# YESSSSS!!!



## oivind_dahle (Aug 31, 2011)

I came home early today from work, because I wanted to surprice my GF with a gift due to her finishing her master degree 

But she completely surprised me!
Look what I got:

http://farm7.static.flickr.com/6199/6099686831_f3d0961291_b.jpg


WOOOOHAAAA!!!


----------



## MadMel (Aug 31, 2011)

I'm Jealous!!!


----------



## mr drinky (Aug 31, 2011)

MadMel said:


> I'm Jealous!!!



Are you jealous of Oivind's girlfriend who would get him that or having that kicka$$ chunk of book?

k.


----------



## Dave Martell (Aug 31, 2011)

She's a keeper!


----------



## UglyJoe (Aug 31, 2011)

Wow.... talk about a nice gift!


----------



## tk59 (Aug 31, 2011)

I'm gonna need to show this to MY wife... :idea2:


----------



## oivind_dahle (Aug 31, 2011)

Im soooo pleased with my GF atm 
The best part is that she trust me doing a new kitchen, gonna start building during winter.

Life is to short for having bad food!!


----------



## JohnnyChance (Aug 31, 2011)

Maybe she figures since you are buying all these knives, you better be cooking her more and better food!


----------



## Andrew H (Aug 31, 2011)

mr drinky said:


> Are you jealous of Oivind's girlfriend who would get him that or having that kicka$$ chunk of book?
> 
> k.


 
Both?


----------



## oivind_dahle (Aug 31, 2011)

God I love this gift 

Startet on 1: History and fundamentals
Really impressive pictures and the english is not so difficult that I thought 
The books are huge and you got to love the smell of new books open up.

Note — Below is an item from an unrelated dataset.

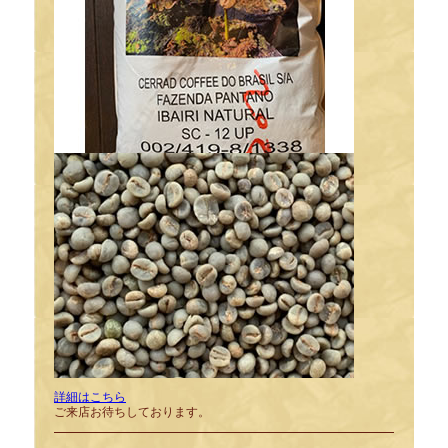
詳細はこちら
ご来店お待ちしております。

Ill try to read as much as possible the next couple of days 
Woohaaa!


----------



## MadMel (Aug 31, 2011)

Andrew H said:


> Both?


 
Haha most definitely both!!


----------



## toek (Sep 1, 2011)

sweet!


----------



## Darkhoek (Sep 1, 2011)

Wow. You just have to love your girlfriend for that. But really, there are only two simple rules to follow to make great food.
#1. Get the very best produce and foodstuff available for what you are going to make.
#2. Don't screw them up!
The monster book might give you some inspiration and direction on how to follow the rules, though. Good luck with that. 

DarKHOeK

PS: Congratulations to Heidi on her masters degree. Great job!!


----------



## Chef Niloc (Sep 1, 2011)

Dam you I have not seen these yet, now I got to go and drop $500 bucks:bat: why is it that every one of your posts I read always costs me money?:bashhead: all my girl ever brings me home as a surprise is another girl...not that I'm complaining incase she reads this


----------



## oivind_dahle (Sep 1, 2011)

http://modernistcuisine.com/

Go and see the trailer on this site...
You will not believe the high end quality of this book. The pics are awesome!


----------